Im Familienministerium sorgte sie gegen erheblichen Widerstand vor allem aus der CSU für eine Modernisierung des Familienbilds der Union. Mit der Einführung des Elterngelds als Lohnersatzleistung folgte sie dem Leitbild der doppelt berufstätigen Eltern und einer liberalen Gleichstellungspolitik. Sozialverbände und Gewerkschaften wiederum warfen ihr vor, Arme und Geringverdiener zu benachteiligen.

Für scharfe Kontroversen sorgte auch der vor ihr vorangetriebene Ausbau der Krippenplätze. Während Vertreter der Wirtschaft und die gesamte Opposition das Vorhaben unterstützten, warfen ihr Vertreter des konservativen Flügels von Union und katholischer Kirche den Abschied vom traditionellen Familienbild vor.

Dabei hielt sie stets an ihrer christlichen Grundüberzeugung fest. Mit dem damaligen katholischen Familienbischof, Kardinal Georg Sterzinsky, und Landesbischöfin Margot Käßmann lud sie die Kirchen zu einem „Bündnis für Erziehung“ ein, um Kindern von klein auf Werte zu vermitteln. Als Verteidigungsministerin rechtfertigte sie ihr Amt bei einer Predigt auf dem Evangelischen Kirchentag mit der christlichen Verpflichtung, „aktiv Verantwortung für den Frieden zu übernehmen“.

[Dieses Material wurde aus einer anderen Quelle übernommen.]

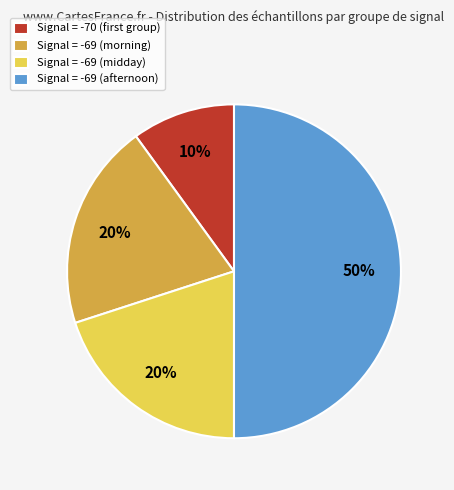

Which slice is the largest?

Signal = -69 (afternoon)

Die internationalen Kontakte, die sie an der Spitze des Verteidigungsministeriums knüpfen konnte, kommen ihr jetzt zugute. Gleichzeitig musste sie sich mehrfach Kritik an ihrer Amtsführung gefallen lassen, etwa wegen der Anheuerung teurer externer Berater oder wegen der Kostenexplosion bei der Sanierung der „Gorch Fock“.

In ihrer Rede am Dienstagmorgen im EU-Parlament trat sie für die Verteidigung der europäischen Werte, Klimaneutralität, einen Neubeginn in der Migrationspolitik und ein soziales Europa ein. Europa sei das „Kostbarste“, was wir haben. „Es lebe Europa“, beendete ihre Rede.